There’s one food that says “Southern” more than fried chicken, fried okra, sweet tea or a “mess” of greens. That’s grits.
Uncultured folks in northern climes often ridicule us for our ground-corn porridge, which has a tradition going back to Native Americans, the original inhabitants of what’s now called the South. They’d grind their corn with a stone. None of my online historical sources say Native Americans ate their grits with a fried egg and bacon, but I’m sure they’d have enjoyed it.
Many Southern communities developed around gristmills, where farmers brought their corn for grinding. The fee paid to the miller usually was a portion of the ground corn. Like gold, grits were a form of currency.
I think the best grits still are stone-ground. Each “grit” is slightly bigger, courser and more flavorful. A bunch of them together on your breakfast plate are delicious with a pad of butter, egg, bacon, sausage or country ham and toast with blackberry jam.
Grit? Let me point out that Lay’s tater chips are not the only thing you can’t eat just one of. Grits can be white or yellow, depending on the color of the corn. You’re not limited to eating grits for breakfast only. My wife even made a delicious grits pie, which tastes a lot like coconut custard pie.
By adding cheddar cheese and butter to your grits, you have a perfect side dish for any seafood. The best cheese grits I’ve had are found at Skipper’s Fish Camp in Darien. Their cheese grits are so good, I save a few spoonfuls for the end of my meal, so I can retain that wonderful taste for the drive home.

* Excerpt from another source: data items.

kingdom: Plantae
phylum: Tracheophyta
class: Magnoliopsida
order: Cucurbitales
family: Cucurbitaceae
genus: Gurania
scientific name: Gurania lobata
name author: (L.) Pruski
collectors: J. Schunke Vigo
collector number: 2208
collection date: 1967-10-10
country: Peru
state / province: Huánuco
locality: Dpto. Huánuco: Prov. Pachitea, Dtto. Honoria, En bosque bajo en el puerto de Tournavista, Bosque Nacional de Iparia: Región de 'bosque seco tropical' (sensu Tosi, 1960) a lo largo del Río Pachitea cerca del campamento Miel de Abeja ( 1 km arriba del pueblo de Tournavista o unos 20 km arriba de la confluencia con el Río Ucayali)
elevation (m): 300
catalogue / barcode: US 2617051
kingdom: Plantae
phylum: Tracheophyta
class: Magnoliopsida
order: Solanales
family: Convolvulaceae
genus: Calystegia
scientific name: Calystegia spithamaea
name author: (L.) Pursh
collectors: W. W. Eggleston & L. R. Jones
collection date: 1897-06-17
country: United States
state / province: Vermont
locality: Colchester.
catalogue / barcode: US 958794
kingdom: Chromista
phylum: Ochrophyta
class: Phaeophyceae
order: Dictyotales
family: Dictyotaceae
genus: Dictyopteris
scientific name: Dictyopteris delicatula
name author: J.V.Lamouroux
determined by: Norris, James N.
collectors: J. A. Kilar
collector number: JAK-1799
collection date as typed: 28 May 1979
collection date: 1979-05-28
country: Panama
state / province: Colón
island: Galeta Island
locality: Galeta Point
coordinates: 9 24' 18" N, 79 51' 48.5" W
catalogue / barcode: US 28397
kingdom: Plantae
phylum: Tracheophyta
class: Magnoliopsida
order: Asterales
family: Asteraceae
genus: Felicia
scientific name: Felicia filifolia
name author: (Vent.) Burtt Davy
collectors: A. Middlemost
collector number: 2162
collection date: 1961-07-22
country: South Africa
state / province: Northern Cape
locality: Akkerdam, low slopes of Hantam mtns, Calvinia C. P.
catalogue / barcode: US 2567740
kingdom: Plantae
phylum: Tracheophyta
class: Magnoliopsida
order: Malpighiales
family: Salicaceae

To make cheese grits, you’ve got to first make grits. For whatever amount of grits you use, add more than four times that much water. Bring to a boil, adding salt and pepper. When this lava-like solution starts to thicken, add butter and cheese. I like a lot of both and prefer a cheddar-jack cheese and sometimes a little mozzarella.
For breakfast, I’ll fry a couple large eggs over-easy in the bacon or sausage drippings, then add them to my grits. If I’m enjoying grilled fish and shrimp for supper, I like to turn up my plate and allow some of the juice from my seafood to drip into my cheese grits.
No, I don’t care what other restaurant patrons think of me playing with my food. I will, however, resist the temptation to lick the last bit of grits from the bowl.
Grits and sausage gravy make a heavenly combo. Whenever she makes sausage gravy, my wife prepares biscuits and grits. I mix some gravy in my grits and a lot over my biscuits. This combination of biscuits, gravy and grits are a hungry man’s breakfast, though hungry ladies can appreciate it, too.
I mentioned frying my eggs in bacon or sausage drippings, but deliberately didn’t mention country-ham drippings. Country-ham drippings are off-limits. My wife uses ham drippings to make red-eye gravy. If you’ve never had red-eye gravy in your grits or drizzled on a country-ham biscuit, you need to get out more often.
To make red-eye gravy, add some fresh coffee to the pan with the country ham drippings. Stir, adding a tiny bit of all-purpose flour. I emphasize a tiny bit. You want it to be a dark-brown soupy mixture that’s so good, you can pour it on a Brussels sprout and make that awful, green eyeball tasty.
Northerners often ask a question similar to the question asked by the Israelites about the manna from heaven. They say, “What is it?” This similarity has led some to believe that grits are that manna from heaven.
I think, however, because Moses had to beat a rock with a stick to get water for his people, it would have taken a miracle of biblical proportions to get enough water in a desert to make grits for that many people, six days a week.
Since the Bible says nothing about this miracle, I tend to agree with the website, GAgirl.com. This unidentified lady says grits are formed beneath the Earth under extreme heat and pressure. It takes 1,000 years to form one grit. Moreover, she says most of the world’s grits are mined in Southern Georgia, the entrance to which is guarded day and night by armed guards and attack dogs. It makes sense to me. Grits still are as good as gold.
In 2002, Georgia declared grits to be the Peach State’s “officially prepared food.” I like that. Grits are a Southern thing, made by Southerners for Southerners. Yankees can enjoy them, too — so long as they keep their snobby comments to themselves.